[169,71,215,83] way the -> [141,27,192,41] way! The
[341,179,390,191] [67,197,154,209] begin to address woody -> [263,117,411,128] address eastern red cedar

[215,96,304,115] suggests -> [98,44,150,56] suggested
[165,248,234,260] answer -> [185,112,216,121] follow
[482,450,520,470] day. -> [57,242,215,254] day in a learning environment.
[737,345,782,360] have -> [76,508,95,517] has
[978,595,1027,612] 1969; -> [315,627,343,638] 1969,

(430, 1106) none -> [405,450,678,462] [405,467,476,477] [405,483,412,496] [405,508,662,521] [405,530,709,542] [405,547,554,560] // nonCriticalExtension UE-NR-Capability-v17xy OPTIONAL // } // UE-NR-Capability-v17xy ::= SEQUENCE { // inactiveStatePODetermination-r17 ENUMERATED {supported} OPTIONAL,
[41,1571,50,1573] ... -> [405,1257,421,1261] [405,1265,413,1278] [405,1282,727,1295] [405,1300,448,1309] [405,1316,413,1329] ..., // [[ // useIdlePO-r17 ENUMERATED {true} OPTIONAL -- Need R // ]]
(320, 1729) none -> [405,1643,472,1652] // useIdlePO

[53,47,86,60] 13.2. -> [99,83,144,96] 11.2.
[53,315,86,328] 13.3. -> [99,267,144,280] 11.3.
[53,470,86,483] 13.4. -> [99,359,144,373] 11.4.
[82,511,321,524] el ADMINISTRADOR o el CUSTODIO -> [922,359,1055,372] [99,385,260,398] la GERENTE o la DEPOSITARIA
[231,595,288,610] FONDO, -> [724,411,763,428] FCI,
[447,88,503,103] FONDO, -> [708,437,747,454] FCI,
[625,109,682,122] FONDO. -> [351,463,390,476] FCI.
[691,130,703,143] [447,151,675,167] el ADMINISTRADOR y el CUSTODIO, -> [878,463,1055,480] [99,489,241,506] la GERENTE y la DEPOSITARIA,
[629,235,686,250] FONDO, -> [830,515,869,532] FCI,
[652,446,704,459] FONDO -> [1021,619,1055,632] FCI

**WHAT YOU SHOULD DO**
Repeat each line of the data exactly, missing none.

**WRITTEN RESPONSE**
[169,71,215,83] way the -> [141,27,192,41] way! The
[341,179,390,191] [67,197,154,209] begin to address woody -> [263,117,411,128] address eastern red cedar

[215,96,304,115] suggests -> [98,44,150,56] suggested
[165,248,234,260] answer -> [185,112,216,121] follow
[482,450,520,470] day. -> [57,242,215,254] day in a learning environment.
[737,345,782,360] have -> [76,508,95,517] has
[978,595,1027,612] 1969; -> [315,627,343,638] 1969,

(430, 1106) none -> [405,450,678,462] [405,467,476,477] [405,483,412,496] [405,508,662,521] [405,530,709,542] [405,547,554,560] // nonCriticalExtension UE-NR-Capability-v17xy OPTIONAL // } // UE-NR-Capability-v17xy ::= SEQUENCE { // inactiveStatePODetermination-r17 ENUMERATED {supported} OPTIONAL,
[41,1571,50,1573] ... -> [405,1257,421,1261] [405,1265,413,1278] [405,1282,727,1295] [405,1300,448,1309] [405,1316,413,1329] ..., // [[ // useIdlePO-r17 ENUMERATED {true} OPTIONAL -- Need R // ]]
(320, 1729) none -> [405,1643,472,1652] // useIdlePO

[53,47,86,60] 13.2. -> [99,83,144,96] 11.2.
[53,315,86,328] 13.3. -> [99,267,144,280] 11.3.
[53,470,86,483] 13.4. -> [99,359,144,373] 11.4.
[82,511,321,524] el ADMINISTRADOR o el CUSTODIO -> [922,359,1055,372] [99,385,260,398] la GERENTE o la DEPOSITARIA
[231,595,288,610] FONDO, -> [724,411,763,428] FCI,
[447,88,503,103] FONDO, -> [708,437,747,454] FCI,
[625,109,682,122] FONDO. -> [351,463,390,476] FCI.
[691,130,703,143] [447,151,675,167] el ADMINISTRADOR y el CUSTODIO, -> [878,463,1055,480] [99,489,241,506] la GERENTE y la DEPOSITARIA,
[629,235,686,250] FONDO, -> [830,515,869,532] FCI,
[652,446,704,459] FONDO -> [1021,619,1055,632] FCI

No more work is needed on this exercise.